Your tasks —
[1] In the Obamacare post, which investment banking firm is Richard L. Wottrich managing director of?
[2] Repeat the part of the Obamacare post starting with "According to Forbes.com, if" and going on through "beyond all projections.", switching "Massachusetts" to "Vermont".
[3] Proceed with the Obamacare post from its final sentence onward.

Passage —
Obamacare. Most of you who know me, understand I’m conservative. While I’m a registered Republican, I’ve been frustrated with the Republican Party for YEARS. When they had power, they turned into the same big spenders the Democrats were in the 1980’s when President Reagan was trying to reel in spending. Yes, under his presidency, the national debt increased significantly, but not because he wasn’t trying to do something about it. Without the line-item veto, he either agreed to Democratic ‘pork’ or he’d close down the government. I do believe he did that on a couple of different times to get the Democrats to amend their budgets.
However, the current administration brings a whole new meaning to deficit spending. Since President Obama took office our national debt has increased greatly.
The recent signing of President Obama’s Health Care bill will do more than raise deficits. According to Richard L. Wottrich, managing director of International at Dresner Partners, an investment banking firm based in Chicago, “This bill represents a large increase of taxes for many Americans in a year or two. For some tax payers they are going to see their tax bill hit 50 percent (of income) and higher because of the bill, combined with the Bush tax cuts, which needs to be renewed soon but the Obama administration will allow it to expire.”
According to Forbes.com, if you believe in the actual experience of health care reform in Massachusetts, the deficit will grow beyond all projections.
Karl Rove, a trusted adviser to President Bush says, “This thing is $2.4 trillion for the first 10 years of its operation. This thing has 10 years’ worth of — of tax increases, $569 billion in tax increases, including $210 billion in a new payroll tax and a new 3.8 percent surtax on investments that’s going to make us less competitive, $500 billion-plus in Medicare cuts to pay for, in essence, four complete years of the operation of this program.

The data —
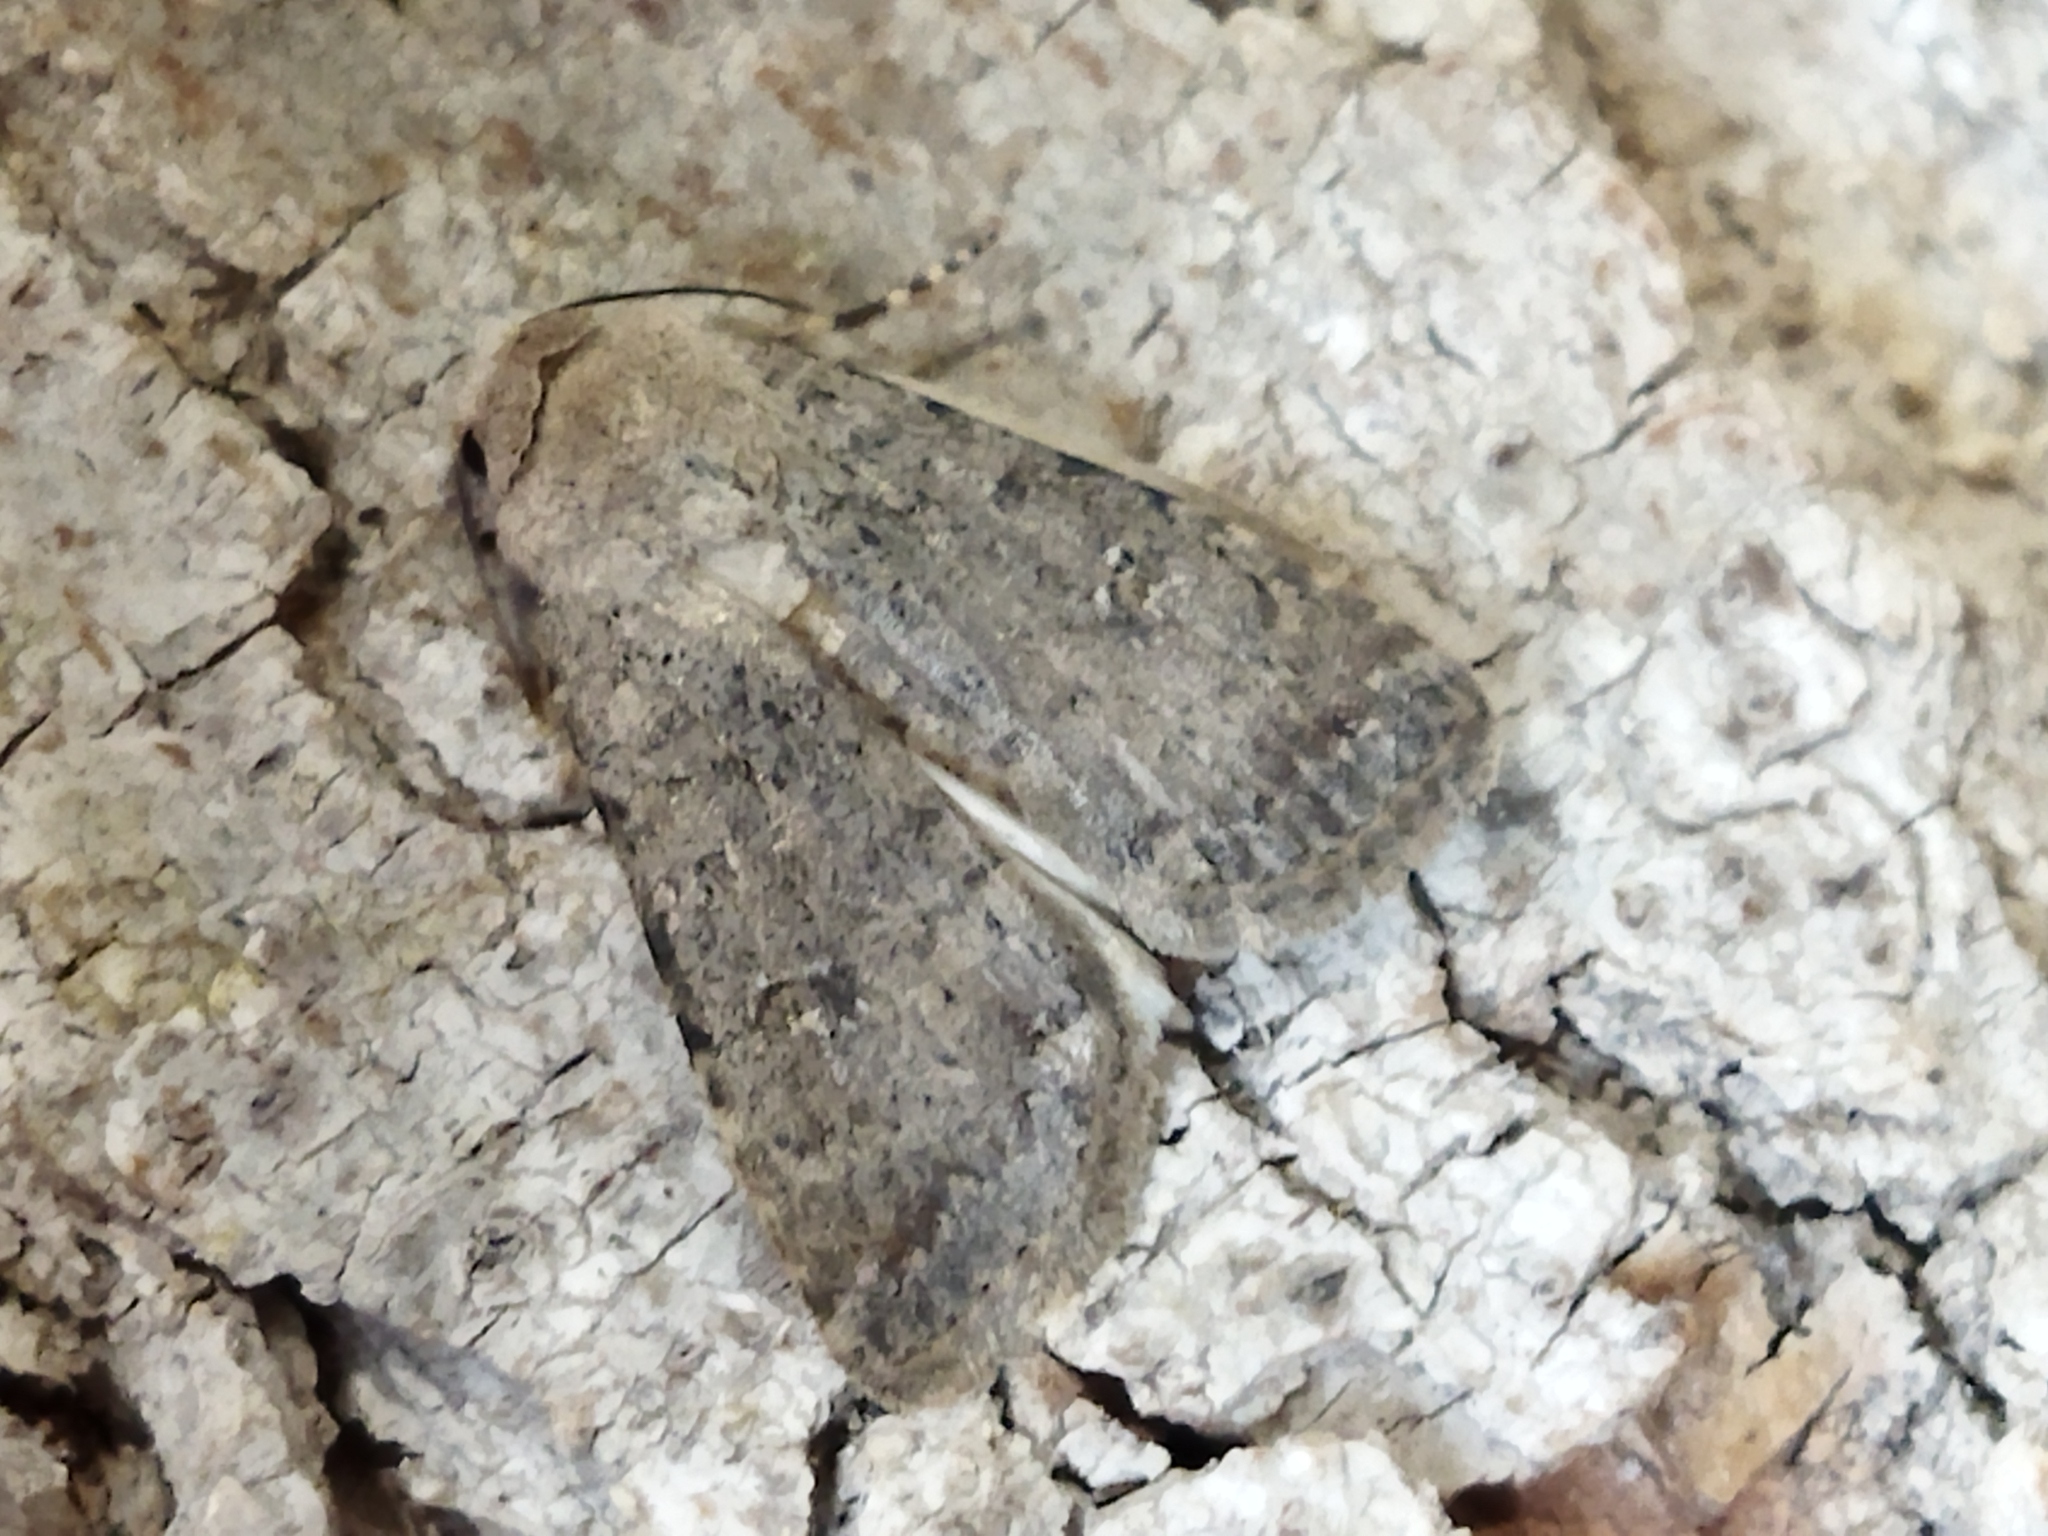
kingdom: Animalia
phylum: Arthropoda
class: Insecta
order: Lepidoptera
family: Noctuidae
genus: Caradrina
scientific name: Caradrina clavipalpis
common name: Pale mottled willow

---

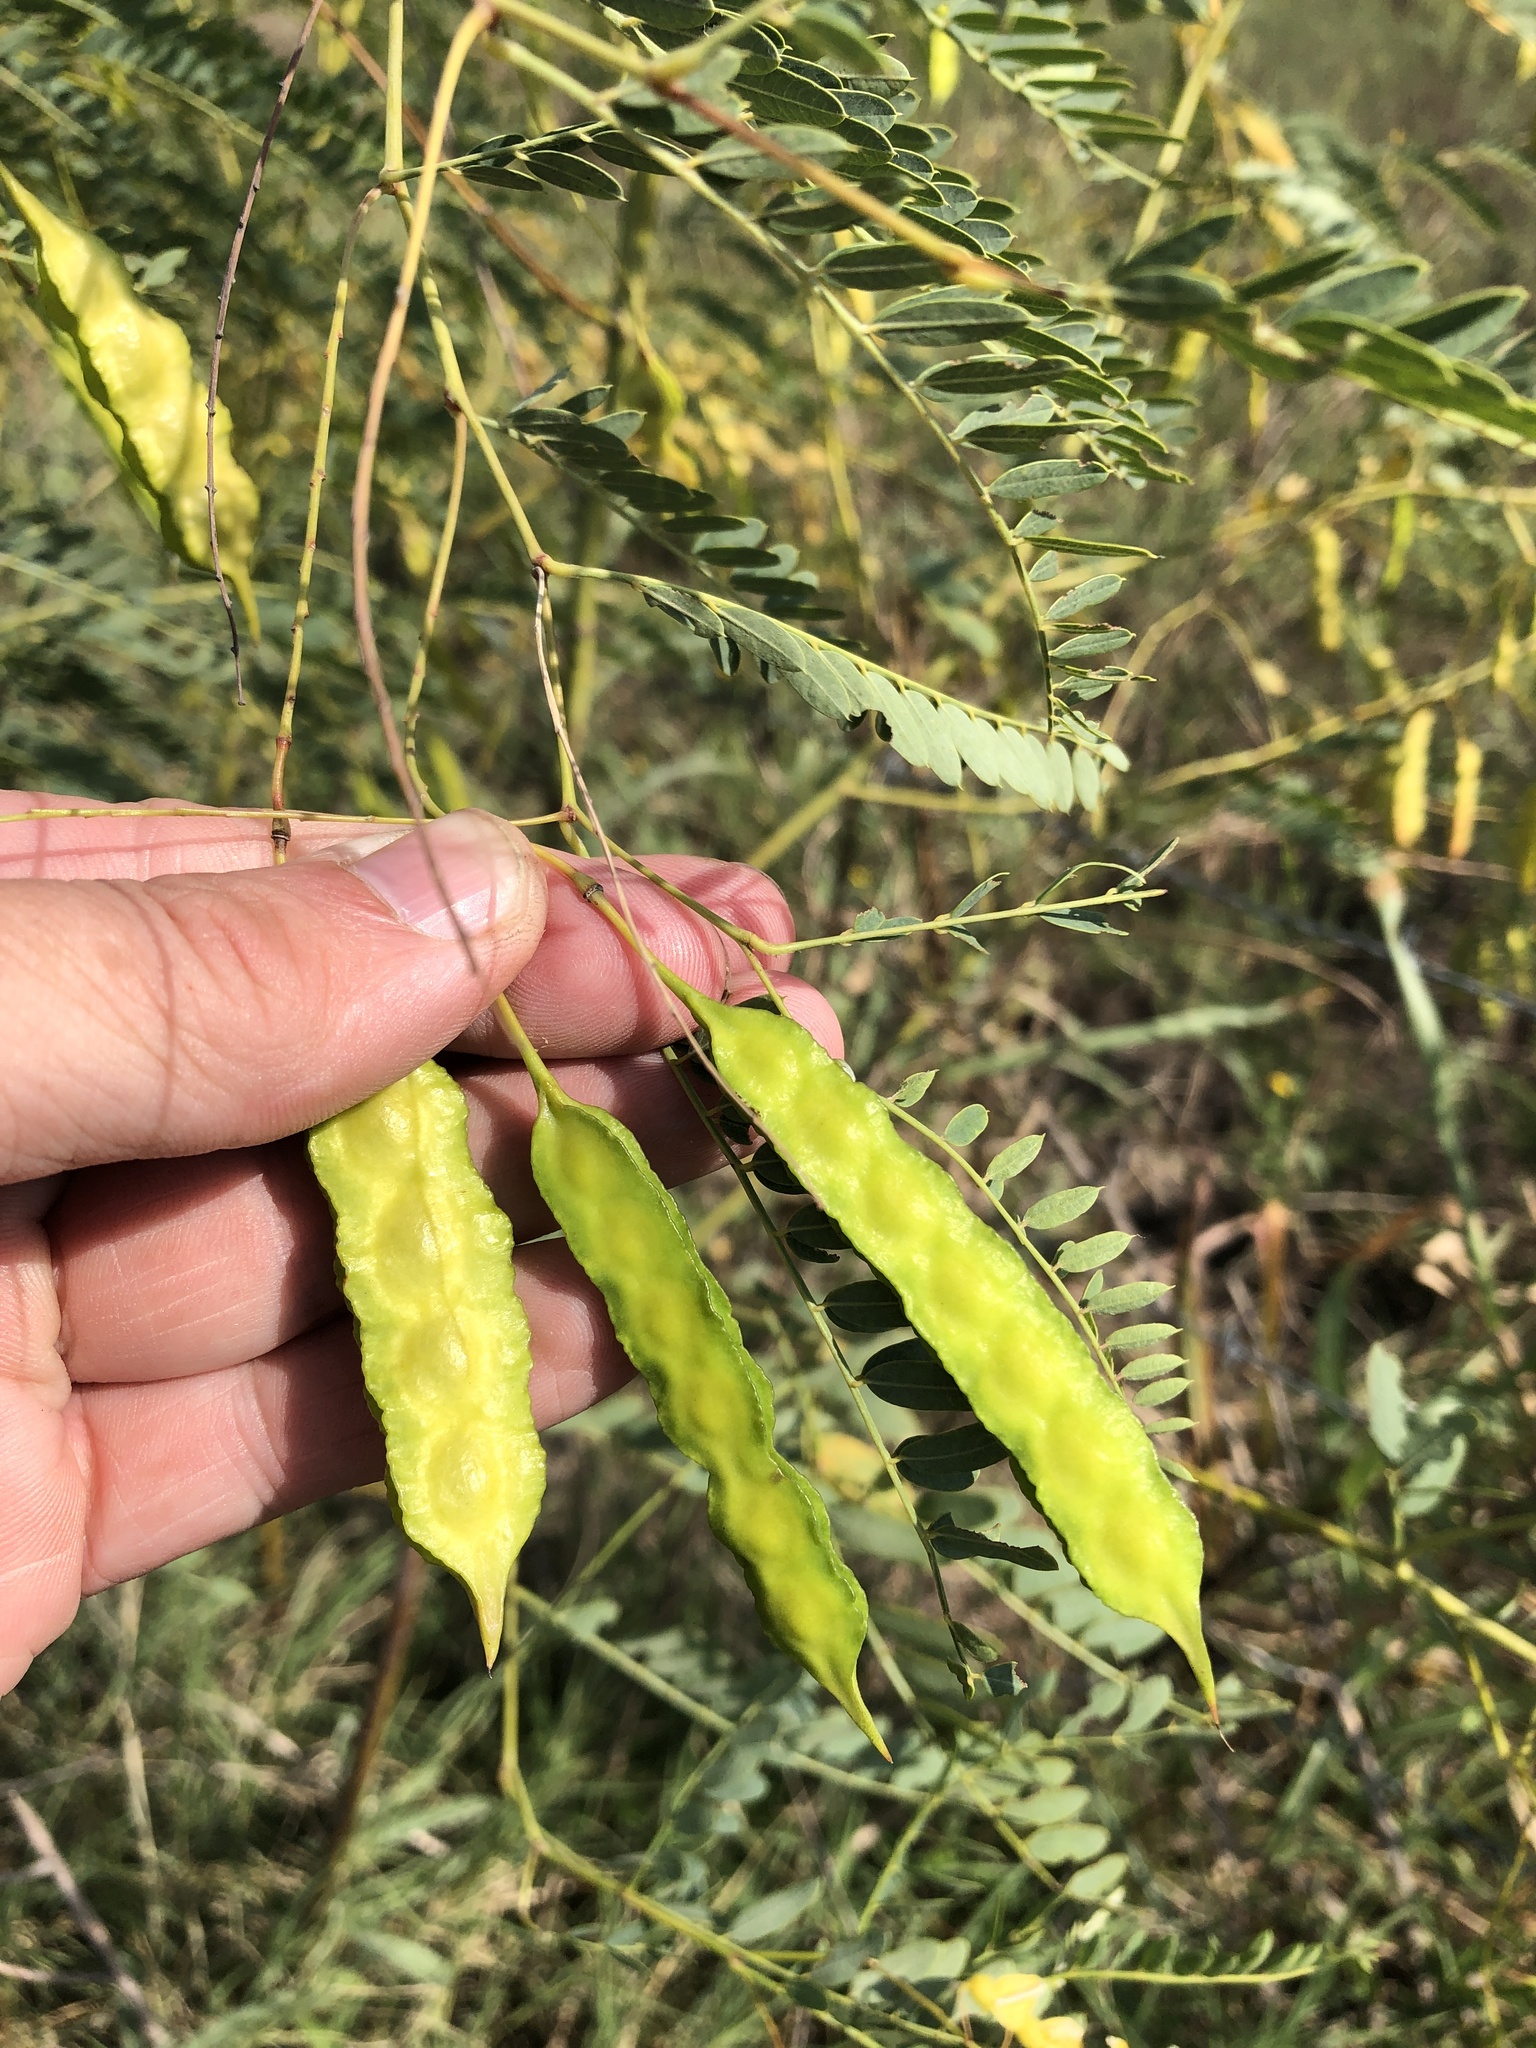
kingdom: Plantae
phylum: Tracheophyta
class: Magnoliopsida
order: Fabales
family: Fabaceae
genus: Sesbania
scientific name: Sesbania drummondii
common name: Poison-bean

* * *

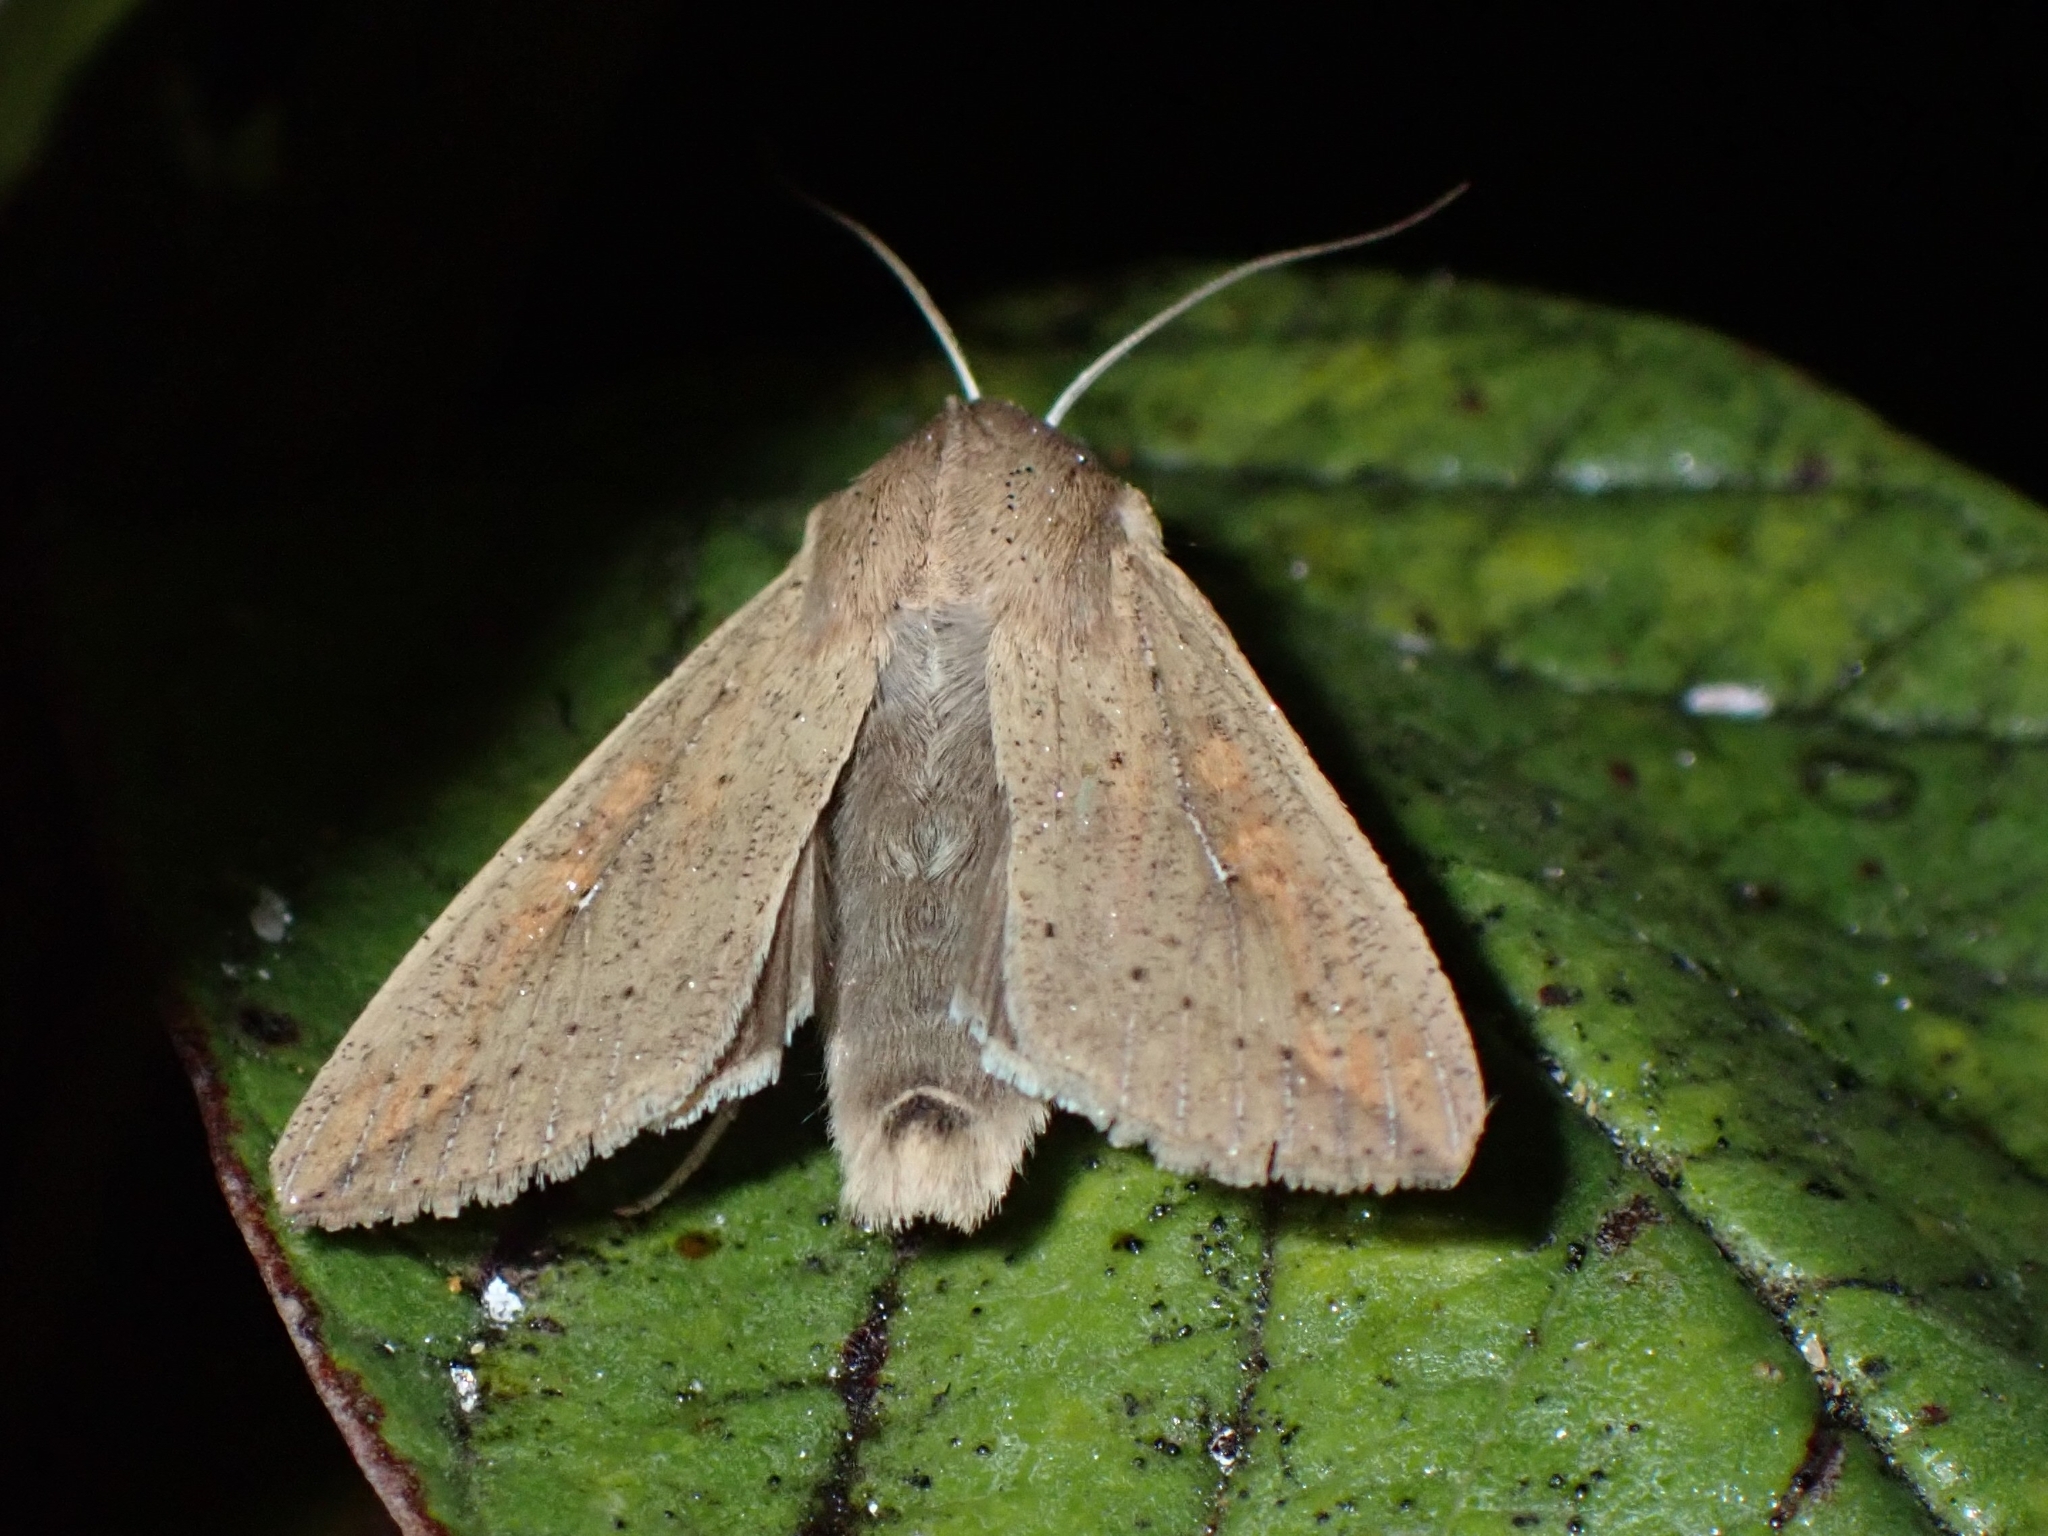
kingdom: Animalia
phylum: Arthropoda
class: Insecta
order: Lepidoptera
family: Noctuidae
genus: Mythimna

Answers below —
[1] Dresner Partners

[2]
According to Forbes.com, if you believe in the actual experience of health care reform in Vermont, the deficit will grow beyond all projections.

[3]
The subsidies don’t begin until year four and are not fully operational until year 10. If you look at the first 10 years of the operation of this thing, it is $2.4 trillion, and this thing is paid for by Bernie Madoff-style accounting in which they double-count money and ignore enormous costs. They claim $138 billion of deficit reduction, but it’s either between $480 billion in debt — in deficits added to the — to the red ink….”
(You can read (view) his comments made on ABC’s ‘This Week’ in its entirety — click here)
Those of you who are not Karl Rove supporters probably won’t like what he has to say, but he does cite real numbers, while Obama adviser David Plouffe simply debunks his comments in pointless pejoratives. If he could only answer Rove’s criticisms it would have gone a long way to help his cause. Calling Republicans/Conservatives names does nothing in this debate.
The bottom line is the US economy is in trouble. According to Business Week, Federal Reserve Chairman Ben S. Bernanke told lawmakers today that the U.S. government’s budget outlook is “somewhat dark” and Congress needs to agree on a plan to reduce the deficit. He spoke in response to a question about the budget impact of the health-care overhaul signed into law this week by President Barack Obama.
It’s not a good scenario for the United States, once the wealthiest nation in the world. Now, even the Chinese are laughing at our economic policies.